The Unusual Relationship Between Abraham Lincoln and the Jews

By Edward Rothstein

As a powerful new exhibit shows, the 16th president felt a close connection to the Jewish people. Why?

It was Good Friday—April 14, 1865—when John Wilkes Booth made his way into the presidential box at Ford’s Theatre, forcibly propped the door shut behind him, and shot a bullet into the head of Abraham Lincoln. For many mourners, the timing had unusual significance. The Civil War, in which some 750,000 Americans had lost their lives, was coming to an end. Just weeks earlier, citing the nation’s trauma in his Second Inaugural address, Lincoln had suggested that this “mighty scourge of war” was a form of divine retribution visited on “both North and South” for the offense of slavery. He ended with words of consolation and exhortation:

With malice toward none, with charity for all, with firmness in the right as God gives us to see the right, let us strive on to finish the work we are in, to bind up the nation’s wounds. . . .

Lincoln’s own suffering, as evident as the nation’s, was inscribed in his countenance.
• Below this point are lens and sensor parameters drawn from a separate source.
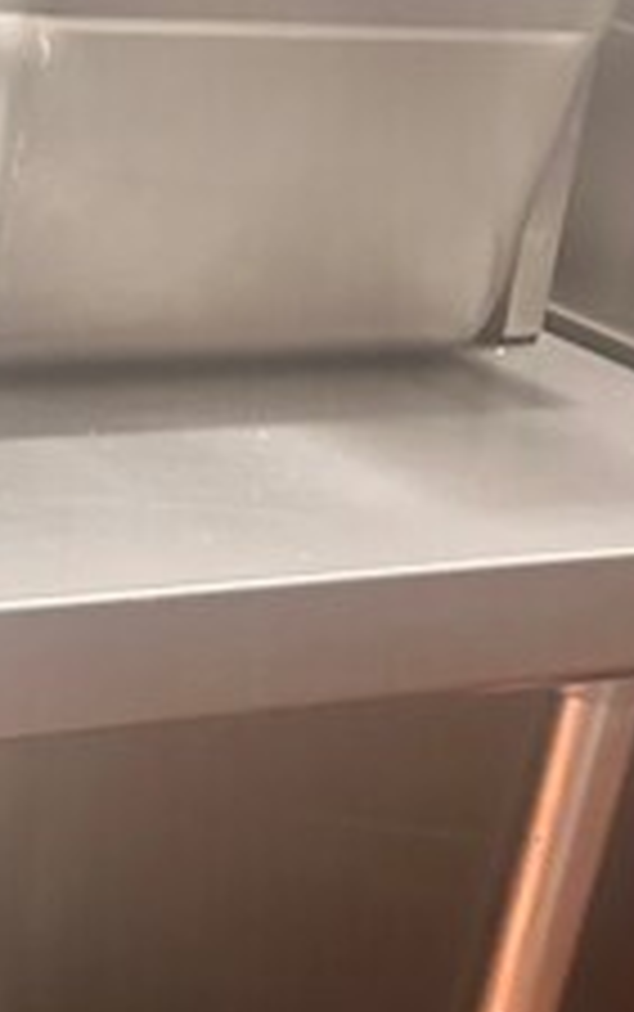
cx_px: -193
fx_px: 2539
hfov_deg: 13.7
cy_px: 1293
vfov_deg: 20.7
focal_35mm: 92
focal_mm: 6.86
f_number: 1.78
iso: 640
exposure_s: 1/40
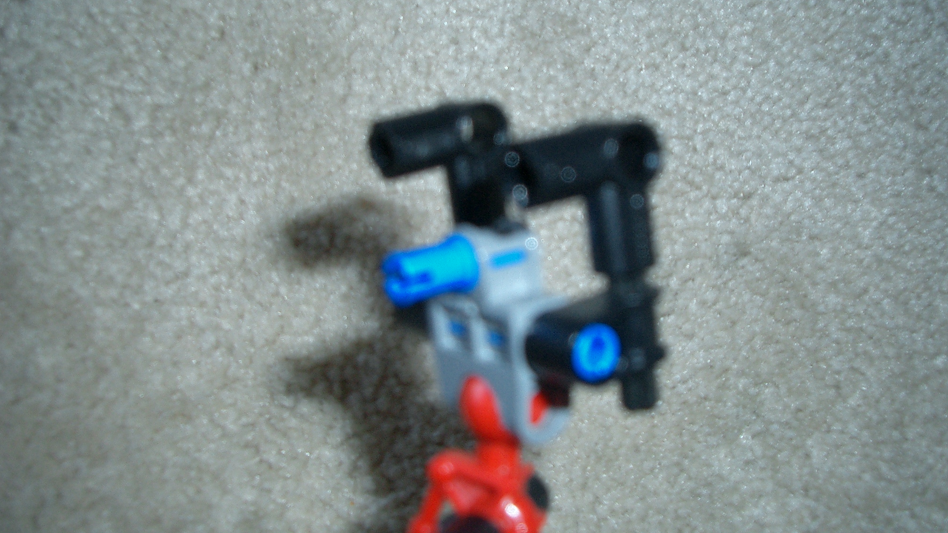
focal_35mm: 39
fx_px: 980
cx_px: 481
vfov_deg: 30.4
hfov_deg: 51.6
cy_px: 257
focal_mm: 5.8
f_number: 2.6
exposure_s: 1/40
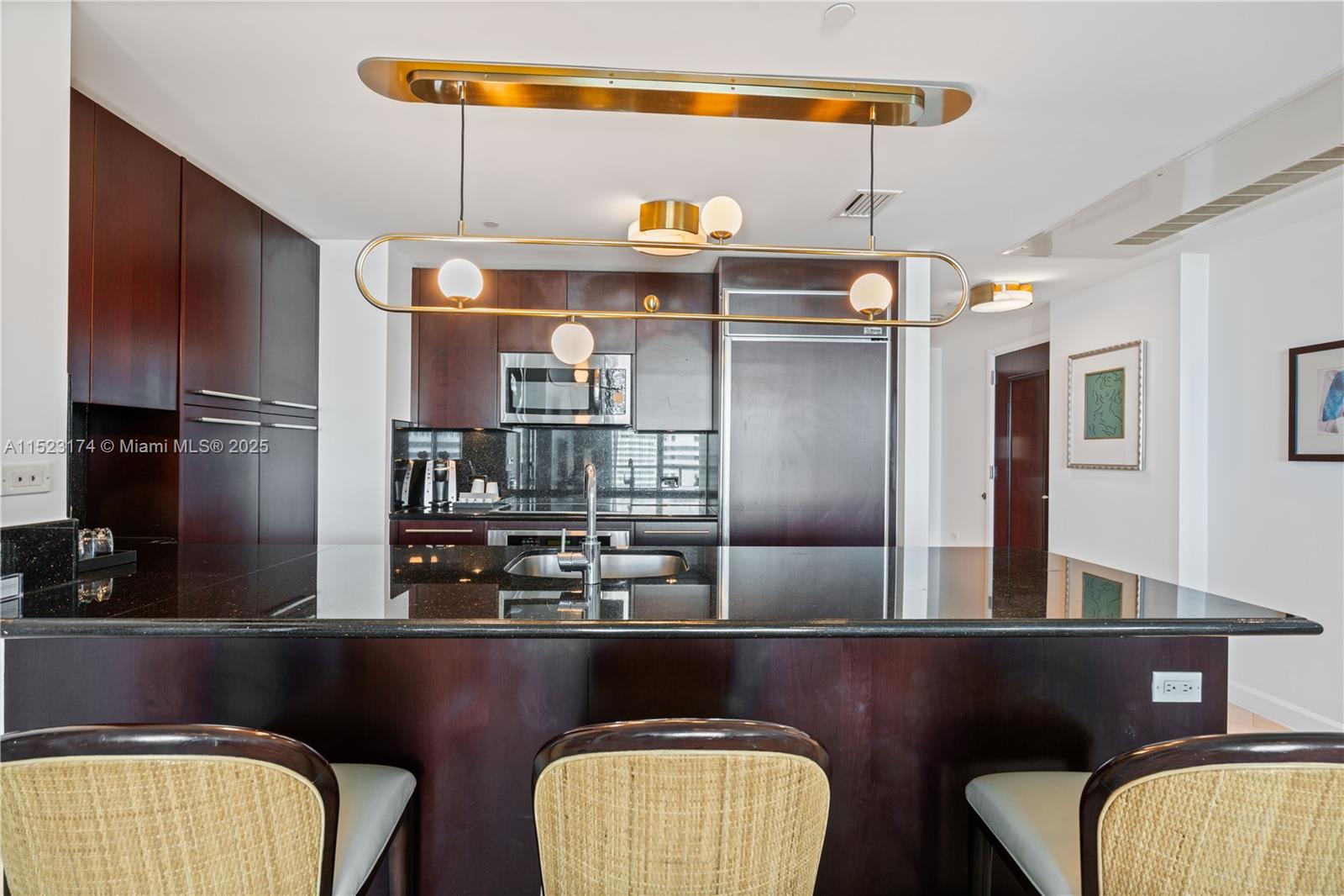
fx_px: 597
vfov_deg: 73.7
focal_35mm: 16
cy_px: 448
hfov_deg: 96.7
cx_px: 672
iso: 400
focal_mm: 16
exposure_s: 1/2.5
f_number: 8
Of his two life-masks, one had been cast as he was beginning his campaign for the presidency in 1860, and the other in February 1865, some two months before the end of the war. In the intervening years, his face had become emaciated, his eyes were gouged into his skull, and his skin was creased by age and sadness. “This war is eating my life out,” Lincoln once told a friend. “I have a strong impression that I shall not live to see the end.”